Stored items from a collection
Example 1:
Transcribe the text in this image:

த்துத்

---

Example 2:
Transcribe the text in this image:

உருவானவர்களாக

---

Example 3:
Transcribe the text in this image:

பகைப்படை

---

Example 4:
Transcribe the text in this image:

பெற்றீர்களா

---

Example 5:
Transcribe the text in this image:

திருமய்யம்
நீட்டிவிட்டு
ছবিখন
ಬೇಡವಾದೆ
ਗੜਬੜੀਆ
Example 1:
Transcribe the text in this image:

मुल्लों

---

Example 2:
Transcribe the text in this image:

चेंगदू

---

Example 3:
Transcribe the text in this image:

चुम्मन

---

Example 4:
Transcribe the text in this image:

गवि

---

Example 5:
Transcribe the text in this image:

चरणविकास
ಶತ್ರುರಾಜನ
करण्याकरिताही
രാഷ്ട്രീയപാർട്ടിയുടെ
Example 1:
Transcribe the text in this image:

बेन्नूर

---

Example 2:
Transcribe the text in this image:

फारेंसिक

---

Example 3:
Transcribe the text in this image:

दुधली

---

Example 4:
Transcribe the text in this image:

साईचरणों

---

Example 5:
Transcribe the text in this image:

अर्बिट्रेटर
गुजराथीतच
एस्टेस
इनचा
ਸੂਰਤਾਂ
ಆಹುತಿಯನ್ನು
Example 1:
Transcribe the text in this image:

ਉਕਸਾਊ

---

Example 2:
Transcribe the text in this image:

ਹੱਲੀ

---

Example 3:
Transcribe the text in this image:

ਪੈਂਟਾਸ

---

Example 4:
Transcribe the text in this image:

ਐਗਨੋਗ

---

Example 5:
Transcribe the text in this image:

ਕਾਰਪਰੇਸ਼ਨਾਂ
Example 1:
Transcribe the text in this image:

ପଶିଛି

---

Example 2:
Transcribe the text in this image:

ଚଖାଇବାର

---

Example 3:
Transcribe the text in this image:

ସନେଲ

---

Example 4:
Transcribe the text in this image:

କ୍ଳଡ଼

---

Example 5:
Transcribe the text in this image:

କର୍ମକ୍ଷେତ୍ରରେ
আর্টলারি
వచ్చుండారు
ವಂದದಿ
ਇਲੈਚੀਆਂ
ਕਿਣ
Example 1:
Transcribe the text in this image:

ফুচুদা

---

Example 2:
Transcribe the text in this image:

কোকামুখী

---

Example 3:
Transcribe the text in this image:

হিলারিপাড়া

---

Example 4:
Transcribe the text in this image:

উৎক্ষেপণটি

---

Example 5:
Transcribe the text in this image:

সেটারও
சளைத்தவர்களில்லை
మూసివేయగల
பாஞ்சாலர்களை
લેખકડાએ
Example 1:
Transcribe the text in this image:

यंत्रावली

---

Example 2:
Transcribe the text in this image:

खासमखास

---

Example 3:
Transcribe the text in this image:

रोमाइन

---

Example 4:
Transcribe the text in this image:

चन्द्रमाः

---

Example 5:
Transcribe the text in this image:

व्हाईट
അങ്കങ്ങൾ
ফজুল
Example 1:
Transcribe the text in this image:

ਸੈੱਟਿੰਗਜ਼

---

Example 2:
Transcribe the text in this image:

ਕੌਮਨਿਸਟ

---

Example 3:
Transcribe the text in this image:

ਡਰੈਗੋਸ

▶ _Exercise prompt_:
Starting at the first entry and ending at the last, reproduce each one exactly.

▶ _Reply to the exercise_:
Example 1:
Transcribe the text in this image:

த்துத்

---

Example 2:
Transcribe the text in this image:

உருவானவர்களாக

---

Example 3:
Transcribe the text in this image:

பகைப்படை

---

Example 4:
Transcribe the text in this image:

பெற்றீர்களா

---

Example 5:
Transcribe the text in this image:

திருமய்யம்
நீட்டிவிட்டு
ছবিখন
ಬೇಡವಾದೆ
ਗੜਬੜੀਆ
Example 1:
Transcribe the text in this image:

मुल्लों

---

Example 2:
Transcribe the text in this image:

चेंगदू

---

Example 3:
Transcribe the text in this image:

चुम्मन

---

Example 4:
Transcribe the text in this image:

गवि

---

Example 5:
Transcribe the text in this image:

चरणविकास
ಶತ್ರುರಾಜನ
करण्याकरिताही
രാഷ്ട്രീയപാർട്ടിയുടെ
Example 1:
Transcribe the text in this image:

बेन्नूर

---

Example 2:
Transcribe the text in this image:

फारेंसिक

---

Example 3:
Transcribe the text in this image:

दुधली

---

Example 4:
Transcribe the text in this image:

साईचरणों

---

Example 5:
Transcribe the text in this image:

अर्बिट्रेटर
गुजराथीतच
एस्टेस
इनचा
ਸੂਰਤਾਂ
ಆಹುತಿಯನ್ನು
Example 1:
Transcribe the text in this image:

ਉਕਸਾਊ

---

Example 2:
Transcribe the text in this image:

ਹੱਲੀ

---

Example 3:
Transcribe the text in this image:

ਪੈਂਟਾਸ

---

Example 4:
Transcribe the text in this image:

ਐਗਨੋਗ

---

Example 5:
Transcribe the text in this image:

ਕਾਰਪਰੇਸ਼ਨਾਂ
Example 1:
Transcribe the text in this image:

ପଶିଛି

---

Example 2:
Transcribe the text in this image:

ଚଖାଇବାର

---

Example 3:
Transcribe the text in this image:

ସନେଲ

---

Example 4:
Transcribe the text in this image:

କ୍ଳଡ଼

---

Example 5:
Transcribe the text in this image:

କର୍ମକ୍ଷେତ୍ରରେ
আর্টলারি
వచ్చుండారు
ವಂದದಿ
ਇਲੈਚੀਆਂ
ਕਿਣ
Example 1:
Transcribe the text in this image:

ফুচুদা

---

Example 2:
Transcribe the text in this image:

কোকামুখী

---

Example 3:
Transcribe the text in this image:

হিলারিপাড়া

---

Example 4:
Transcribe the text in this image:

উৎক্ষেপণটি

---

Example 5:
Transcribe the text in this image:

সেটারও
சளைத்தவர்களில்லை
మూసివేయగల
பாஞ்சாலர்களை
લેખકડાએ
Example 1:
Transcribe the text in this image:

यंत्रावली

---

Example 2:
Transcribe the text in this image:

खासमखास

---

Example 3:
Transcribe the text in this image:

रोमाइन

---

Example 4:
Transcribe the text in this image:

चन्द्रमाः

---

Example 5:
Transcribe the text in this image:

व्हाईट
അങ്കങ്ങൾ
ফজুল
Example 1:
Transcribe the text in this image:

ਸੈੱਟਿੰਗਜ਼

---

Example 2:
Transcribe the text in this image:

ਕੌਮਨਿਸਟ

---

Example 3:
Transcribe the text in this image:

ਡਰੈਗੋਸ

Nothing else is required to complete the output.